▶ _EXERCISE_: Search the listing below for the line containing "14: (607, 1256)". From there through the line containing "41: (405, 1021)", transcribe every line exactly, both ends included.

▶ _RECORD EXTRACTS_:

━━━━━━

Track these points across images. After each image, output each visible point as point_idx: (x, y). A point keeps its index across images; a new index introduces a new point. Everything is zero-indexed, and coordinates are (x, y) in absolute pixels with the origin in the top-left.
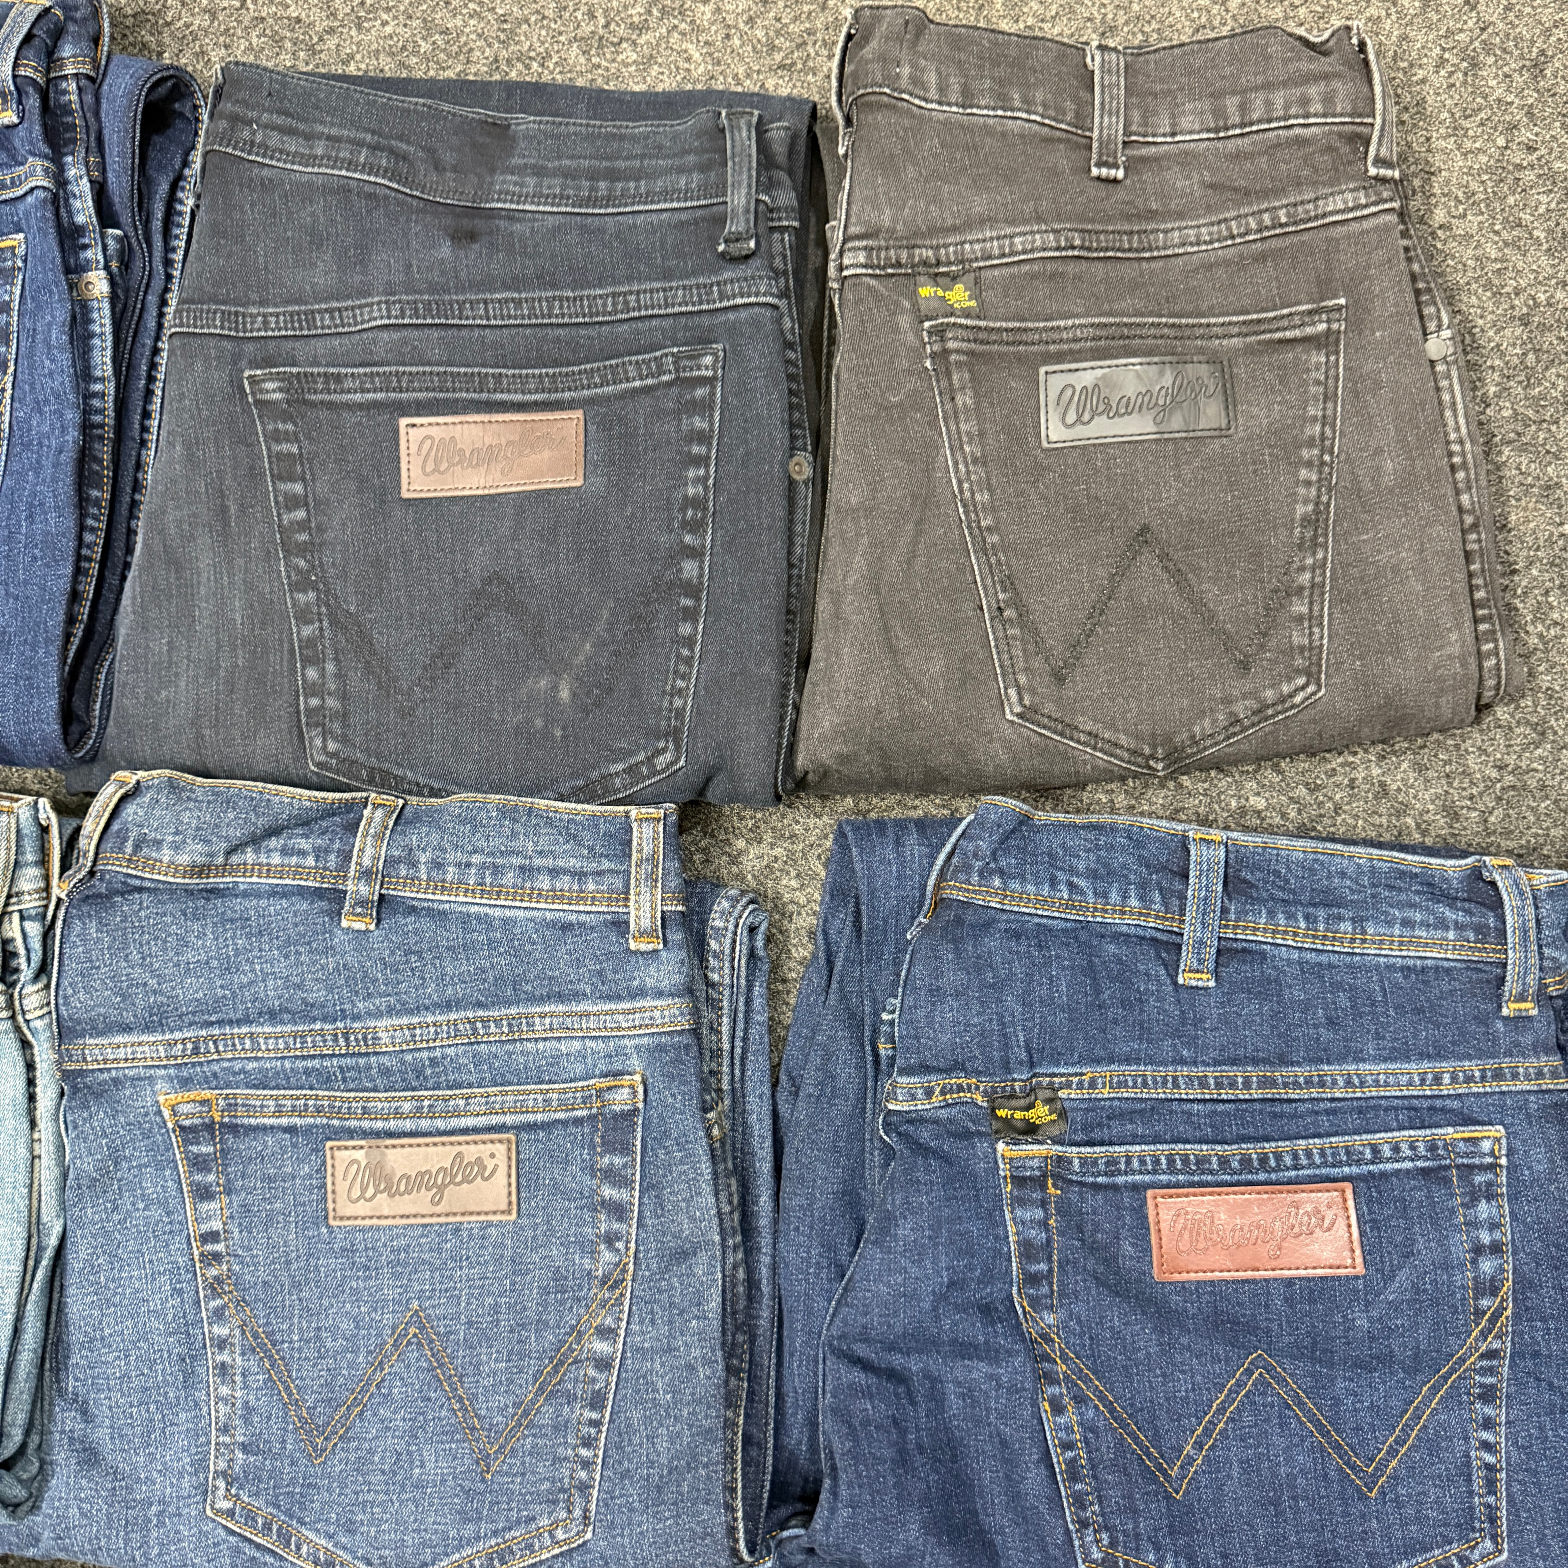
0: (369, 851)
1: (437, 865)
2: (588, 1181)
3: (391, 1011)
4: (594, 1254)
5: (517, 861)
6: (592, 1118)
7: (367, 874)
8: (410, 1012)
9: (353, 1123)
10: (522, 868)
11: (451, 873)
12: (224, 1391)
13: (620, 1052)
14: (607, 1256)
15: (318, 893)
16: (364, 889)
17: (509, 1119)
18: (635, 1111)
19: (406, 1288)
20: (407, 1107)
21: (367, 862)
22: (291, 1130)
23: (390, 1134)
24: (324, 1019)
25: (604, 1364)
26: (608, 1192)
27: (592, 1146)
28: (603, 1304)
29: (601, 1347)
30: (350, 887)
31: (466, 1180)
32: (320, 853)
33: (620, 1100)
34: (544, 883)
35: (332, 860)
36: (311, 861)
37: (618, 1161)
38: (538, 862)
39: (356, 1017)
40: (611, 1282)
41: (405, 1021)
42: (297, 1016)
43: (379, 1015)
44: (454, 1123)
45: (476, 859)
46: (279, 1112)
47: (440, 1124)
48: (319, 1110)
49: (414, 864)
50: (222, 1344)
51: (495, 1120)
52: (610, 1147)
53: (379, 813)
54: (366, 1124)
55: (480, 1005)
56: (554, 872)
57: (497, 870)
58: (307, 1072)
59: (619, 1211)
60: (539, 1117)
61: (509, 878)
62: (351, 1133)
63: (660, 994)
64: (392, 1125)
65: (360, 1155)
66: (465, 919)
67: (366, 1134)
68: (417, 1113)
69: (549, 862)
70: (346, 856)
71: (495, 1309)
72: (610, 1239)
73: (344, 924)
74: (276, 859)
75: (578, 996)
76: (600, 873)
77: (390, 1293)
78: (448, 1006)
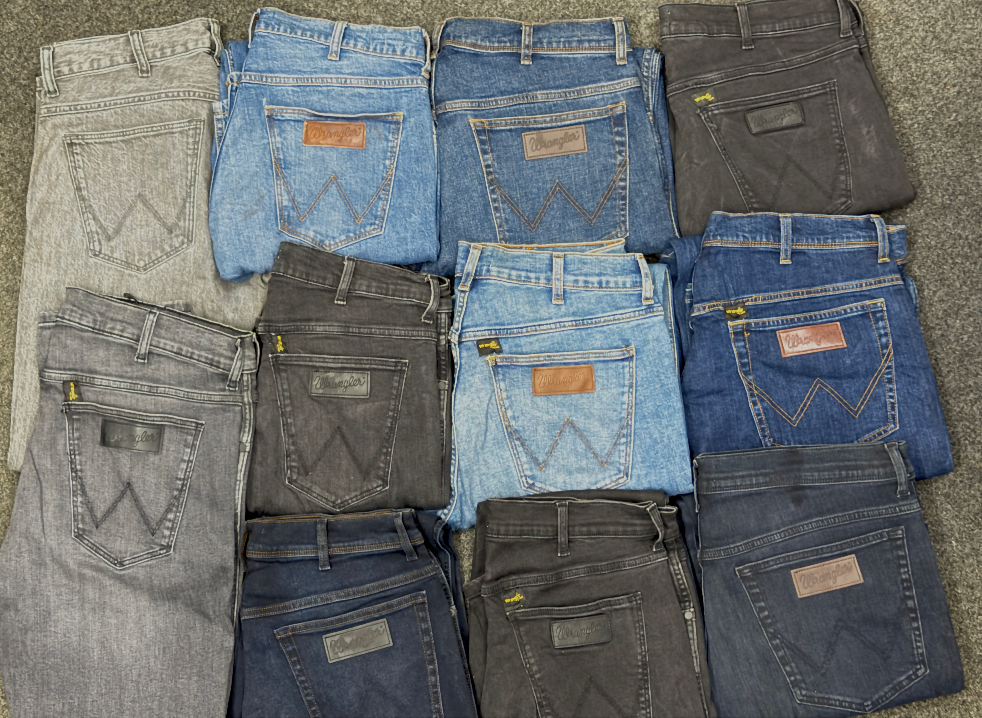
0: (527, 40)
1: (550, 43)
2: (611, 137)
3: (540, 89)
4: (615, 158)
5: (576, 39)
6: (609, 118)
7: (527, 47)
8: (546, 89)
9: (531, 126)
10: (578, 41)
11: (555, 45)
12: (498, 215)
13: (617, 96)
14: (620, 158)
15: (511, 54)
16: (527, 51)
17: (582, 120)
18: (623, 114)
19: (553, 176)
20: (548, 119)
21: (527, 43)
22: (510, 130)
23: (543, 129)
24: (519, 93)
25: (624, 188)
26: (618, 139)
27: (610, 126)
28: (620, 172)
29: (622, 184)
30: (523, 51)
31: (570, 140)
32: (511, 41)
33: (619, 110)
34: (586, 45)
35: (516, 43)
36: (508, 44)
37: (620, 129)
38: (583, 38)
39: (529, 91)
40: (623, 165)
41: (545, 92)
42: (509, 93)
43: (536, 90)
44: (564, 123)
45: (562, 40)
46: (506, 125)
47: (559, 124)
48: (519, 123)
49: (542, 43)
50: (495, 200)
51: (577, 121)
52: (616, 125)
53: (528, 28)
54: (535, 126)
55: (567, 87)
56: (590, 41)
57: (570, 42)
58: (514, 110)
59: (622, 144)
60: (592, 119)
61: (574, 44)
62: (530, 129)
63: (628, 76)
64: (544, 125)
65: (534, 136)
66: (561, 59)
67: (535, 129)
68: (551, 121)
69: (587, 38)
70: (520, 42)
71: (584, 179)
72: (620, 153)
73: (522, 62)
74: (496, 45)
75: (600, 81)
76: (605, 40)
77: (548, 178)
78: (557, 87)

━━━━━━

▶ _EXERCISE RESPONSE_:
14: (607, 1256)
15: (318, 893)
16: (364, 889)
17: (509, 1119)
18: (635, 1111)
19: (406, 1288)
20: (407, 1107)
21: (367, 862)
22: (291, 1130)
23: (390, 1134)
24: (324, 1019)
25: (604, 1364)
26: (608, 1192)
27: (592, 1146)
28: (603, 1304)
29: (601, 1347)
30: (350, 887)
31: (466, 1180)
32: (320, 853)
33: (620, 1100)
34: (544, 883)
35: (332, 860)
36: (311, 861)
37: (618, 1161)
38: (538, 862)
39: (356, 1017)
40: (611, 1282)
41: (405, 1021)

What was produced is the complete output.